Womit gesagt sein soll: Auch in Griechenland wäre genug Geld vorhanden um sich all das zu gönnen, was der uffjekärte Rent-a-Mob sich wünscht, wenn dort nicht ein paar Jahrzehnte lang an der Steuerkasse vorbei gearbeitet worden wäre. Allerdings könnte die Syriza-Partei dann nicht zweckdienlich unterstellen, dass „den Schwächsten in der Gesellschaft“ von den Kreditoren etwas vorenthalten würde. Denn nur so ist es „politisch“: Man versteckt sich hinter dem Rücken von Witwen und Waisen um zu verlangen, dass das Geld anderer Leute zur Finanzierung des eigenen guten Gewissen ausgegeben wird, nicht wahr, liebe Sozialdemokraten?
Offensichtlich ist es so, dass die wesentliche politische Dienstleistung der linken Ideologie darin besteht, über den Verrat am Gattungswesen mehr oder weniger geschickt hinwegzutäuschen, auf dem sie basiert. Die wesentliche Zumutung besteht indes nicht etwa darin, dass progressive „Politik“ auf Kosten Dritter geschieht – sondern dass ihre Protagonisten und Propagandisten für derartige „politische“ Dienste auch noch beklatscht werden wollen.
Heiter weiter: mit Volldampf auf der Stelle fahren
Angesichts jenes selbstverliebten moralischen Vakuums, in dem das „politische“ Milieu sich so wohl fühlt, wie der Mops im Paletot, macht es nicht den geringsten Unterschied, ob man die griechischen Steuersätze dahingehend korrigiert, dass sie den tatsächlichen finanziellen Bedarfen ihrer „Community“ entsprechen, oder nicht; die üblichen Verdächtigen zahlen keine Steuern, weil sie sich mit den handelsüblichen ideologischen Verrenkungen zu einer Extrawurst auf Kosten Dritter selbstermächtigt haben. Und weil sie so moralisch hochwertige Menschen sind, schreien sie Zeter und Mordio, wenn ihnen jemand vorschlägt, sich nur so viel linke „Politik“ zu gönnen, wie sie sich auch tatsächlich leisten können.
Ja, es ist wirklich so schlicht. Aber nur, weil es schlicht ist, ist es weder dumm noch unwahr: Einem Staat, der seit Jahrzehnten keine ausreichenden Steuereinnahmen hatte und sich stattdessen aus Krediten finanziert, geht es irgendwann so ähnlich wie einem Menschen, der seinen Lebensunterhalt aus dem Dispo bestreitet. Das ist das Problem einer Welt, in der das Geld nicht auf Bäumen wächst. Die meisten Menschen haben gelernt, damit zu leben; manche wollen es nicht lernen und andere lernen es nie.
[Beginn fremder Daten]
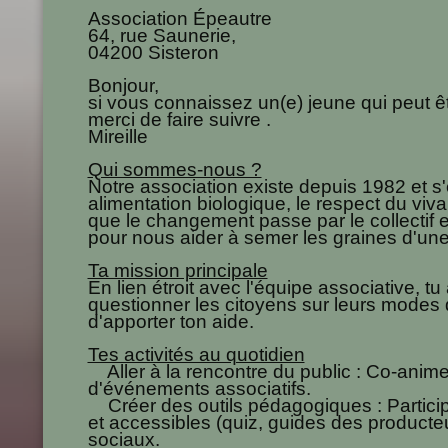
Association Épeautre
64, rue Saunerie,
04200 Sisteron
Bonjour,
si vous connaissez un(e) jeune qui peut ê
merci de faire suivre .
Mireille
Qui sommes-nous ?
Notre association existe depuis 1982 et s
alimentation biologique, le respect du viv
que le changement passe par le collectif e
pour nous aider à semer les graines d'un
Ta mission principale
En lien étroit avec l'équipe associative, tu
questionner les citoyens sur leurs modes
d'apporter ton aide.
Tes activités au quotidien
Aller à la rencontre du public : Co-anim
d'événements associatifs.
Créer des outils pédagogiques : Particip
et accessibles (quiz, guides des producteu
sociaux.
Der Ausweg vergangener Zeiten war die staatliche Zahlungsunfähigkeit: Der Staat kassierte die Sparguthaben ein, trug einen Teil seiner Schulden ab, wertete die Währung ab, besann sich auf eine realistische Finanzstruktur und bekam dafür genug Spielraum, um sich über die Zeiten zu retten (siehe Argentinien-Krise 2001).
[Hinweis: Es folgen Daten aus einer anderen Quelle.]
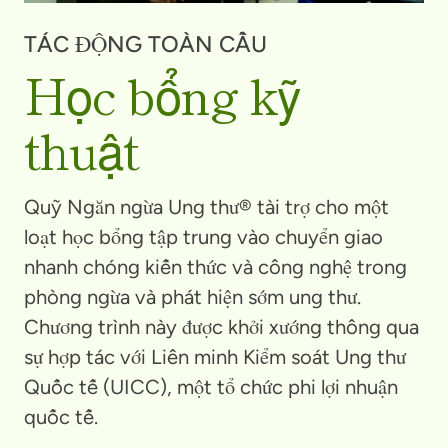
TÁC ĐỘNG TOÀN CẦU
Học bổng kỹ
thuật
Quỹ Ngăn ngừa Ung thư® tài trợ cho một
loạt học bổng tập trung vào chuyển giao
nhanh chóng kiến thức và công nghệ trong
phòng ngừa và phát hiện sớm ung thư.
Chương trình này được khởi xướng thông qua
sự hợp tác với Liên minh Kiểm soát Ung thư
Quốc tế (UICC), một tổ chức phi lợi nhuận
quốc tế.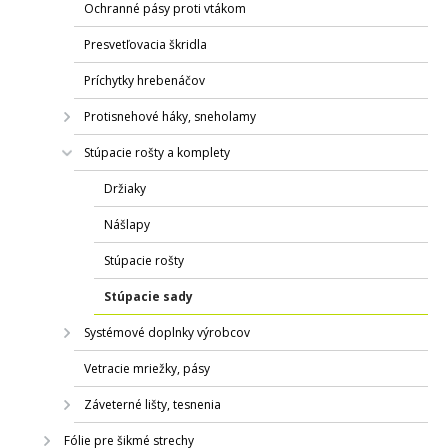
Ochranné pásy proti vtákom
Presvetľovacia škridla
Príchytky hrebenáčov
Protisnehové háky, sneholamy
Stúpacie rošty a komplety
Držiaky
Nášlapy
Stúpacie rošty
Stúpacie sady
Systémové doplnky výrobcov
Vetracie mriežky, pásy
Záveterné lišty, tesnenia
Fólie pre šikmé strechy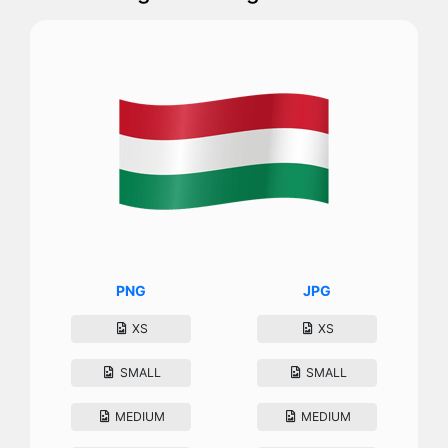
PNG
JPG
XS
XS
SMALL
SMALL
MEDIUM
MEDIUM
Dieser Weg, angeleitet vom IWF, funktioniert indes nur dann, wenn man es mit Regierungen zu tun hat, die für die Geschicke eines Staates vollumfänglich allein verantwortlich sind. Das trifft im gegebenen Fall nicht zu: Weder steuert die griechische Regierung ihren Staat allein (denn sie hat wesentliche Bestandteile ihres demokratischen Mandats ans autokratische Brüssel delegiert), noch ist die EU ausschließlich für Griechenland zuständig (auf das nicht einmal 3% ihrer Bevölkerung entfällt).
Der einzige Dienst, den Griechenland der „europäischen Idee“ erweisen kann, besteht darin, den „politischen“ Sachzwang für Mehreuropa zu konstituieren und dadurch die Notwendigkeit der Brüsseler Beamtendiktatur zu legitimieren. Und diesen Dienst wird sich die Fünferbande auch in Zukunft eine Menge jenes Geldes wert sein lassen, das ihnen nicht gehört, sondern das sie lediglich treuhänderisch verwalten sollen.